Repeat each record below exactly, dropping the pictures.
-------
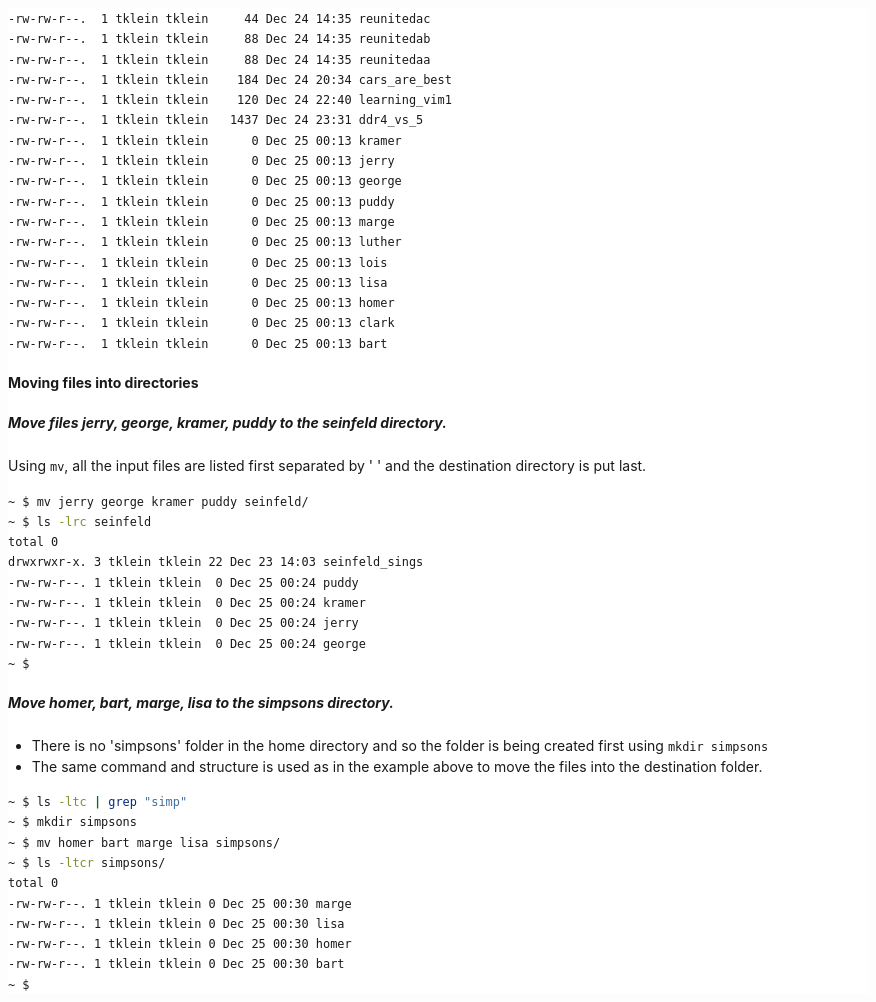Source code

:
 ```bash
-rw-rw-r--.  1 tklein tklein     44 Dec 24 14:35 reunitedac
-rw-rw-r--.  1 tklein tklein     88 Dec 24 14:35 reunitedab
-rw-rw-r--.  1 tklein tklein     88 Dec 24 14:35 reunitedaa
-rw-rw-r--.  1 tklein tklein    184 Dec 24 20:34 cars_are_best
-rw-rw-r--.  1 tklein tklein    120 Dec 24 22:40 learning_vim1
-rw-rw-r--.  1 tklein tklein   1437 Dec 24 23:31 ddr4_vs_5
-rw-rw-r--.  1 tklein tklein      0 Dec 25 00:13 kramer
-rw-rw-r--.  1 tklein tklein      0 Dec 25 00:13 jerry
-rw-rw-r--.  1 tklein tklein      0 Dec 25 00:13 george
-rw-rw-r--.  1 tklein tklein      0 Dec 25 00:13 puddy
-rw-rw-r--.  1 tklein tklein      0 Dec 25 00:13 marge
-rw-rw-r--.  1 tklein tklein      0 Dec 25 00:13 luther
-rw-rw-r--.  1 tklein tklein      0 Dec 25 00:13 lois
-rw-rw-r--.  1 tklein tklein      0 Dec 25 00:13 lisa
-rw-rw-r--.  1 tklein tklein      0 Dec 25 00:13 homer
-rw-rw-r--.  1 tklein tklein      0 Dec 25 00:13 clark
-rw-rw-r--.  1 tklein tklein      0 Dec 25 00:13 bart
```

#### Moving files into directories

##### *Move files jerry, george, kramer, puddy to the seinfeld directory.*

Using `mv`, all the input files are listed first separated by ' ' and the destination directory is put last.

```bash
~ $ mv jerry george kramer puddy seinfeld/
~ $ ls -lrc seinfeld
total 0
drwxrwxr-x. 3 tklein tklein 22 Dec 23 14:03 seinfeld_sings
-rw-rw-r--. 1 tklein tklein  0 Dec 25 00:24 puddy
-rw-rw-r--. 1 tklein tklein  0 Dec 25 00:24 kramer
-rw-rw-r--. 1 tklein tklein  0 Dec 25 00:24 jerry
-rw-rw-r--. 1 tklein tklein  0 Dec 25 00:24 george
~ $
```

##### *Move homer, bart, marge, lisa to the simpsons directory.*

- There is no 'simpsons' folder in the home directory and so the folder is being created first using `mkdir simpsons`
- The same command and structure is used as in the example above to move the files into the destination folder.


```bash
~ $ ls -ltc | grep "simp"
~ $ mkdir simpsons
~ $ mv homer bart marge lisa simpsons/
~ $ ls -ltcr simpsons/
total 0
-rw-rw-r--. 1 tklein tklein 0 Dec 25 00:30 marge
-rw-rw-r--. 1 tklein tklein 0 Dec 25 00:30 lisa
-rw-rw-r--. 1 tklein tklein 0 Dec 25 00:30 homer
-rw-rw-r--. 1 tklein tklein 0 Dec 25 00:30 bart
~ $
```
-------
Answer below:
Source code

:
 ```bash
-rw-rw-r--.  1 tklein tklein     44 Dec 24 14:35 reunitedac
-rw-rw-r--.  1 tklein tklein     88 Dec 24 14:35 reunitedab
-rw-rw-r--.  1 tklein tklein     88 Dec 24 14:35 reunitedaa
-rw-rw-r--.  1 tklein tklein    184 Dec 24 20:34 cars_are_best
-rw-rw-r--.  1 tklein tklein    120 Dec 24 22:40 learning_vim1
-rw-rw-r--.  1 tklein tklein   1437 Dec 24 23:31 ddr4_vs_5
-rw-rw-r--.  1 tklein tklein      0 Dec 25 00:13 kramer
-rw-rw-r--.  1 tklein tklein      0 Dec 25 00:13 jerry
-rw-rw-r--.  1 tklein tklein      0 Dec 25 00:13 george
-rw-rw-r--.  1 tklein tklein      0 Dec 25 00:13 puddy
-rw-rw-r--.  1 tklein tklein      0 Dec 25 00:13 marge
-rw-rw-r--.  1 tklein tklein      0 Dec 25 00:13 luther
-rw-rw-r--.  1 tklein tklein      0 Dec 25 00:13 lois
-rw-rw-r--.  1 tklein tklein      0 Dec 25 00:13 lisa
-rw-rw-r--.  1 tklein tklein      0 Dec 25 00:13 homer
-rw-rw-r--.  1 tklein tklein      0 Dec 25 00:13 clark
-rw-rw-r--.  1 tklein tklein      0 Dec 25 00:13 bart
```

#### Moving files into directories

##### *Move files jerry, george, kramer, puddy to the seinfeld directory.*

Using `mv`, all the input files are listed first separated by ' ' and the destination directory is put last.

```bash
~ $ mv jerry george kramer puddy seinfeld/
~ $ ls -lrc seinfeld
total 0
drwxrwxr-x. 3 tklein tklein 22 Dec 23 14:03 seinfeld_sings
-rw-rw-r--. 1 tklein tklein  0 Dec 25 00:24 puddy
-rw-rw-r--. 1 tklein tklein  0 Dec 25 00:24 kramer
-rw-rw-r--. 1 tklein tklein  0 Dec 25 00:24 jerry
-rw-rw-r--. 1 tklein tklein  0 Dec 25 00:24 george
~ $
```

##### *Move homer, bart, marge, lisa to the simpsons directory.*

- There is no 'simpsons' folder in the home directory and so the folder is being created first using `mkdir simpsons`
- The same command and structure is used as in the example above to move the files into the destination folder.


```bash
~ $ ls -ltc | grep "simp"
~ $ mkdir simpsons
~ $ mv homer bart marge lisa simpsons/
~ $ ls -ltcr simpsons/
total 0
-rw-rw-r--. 1 tklein tklein 0 Dec 25 00:30 marge
-rw-rw-r--. 1 tklein tklein 0 Dec 25 00:30 lisa
-rw-rw-r--. 1 tklein tklein 0 Dec 25 00:30 homer
-rw-rw-r--. 1 tklein tklein 0 Dec 25 00:30 bart
~ $
```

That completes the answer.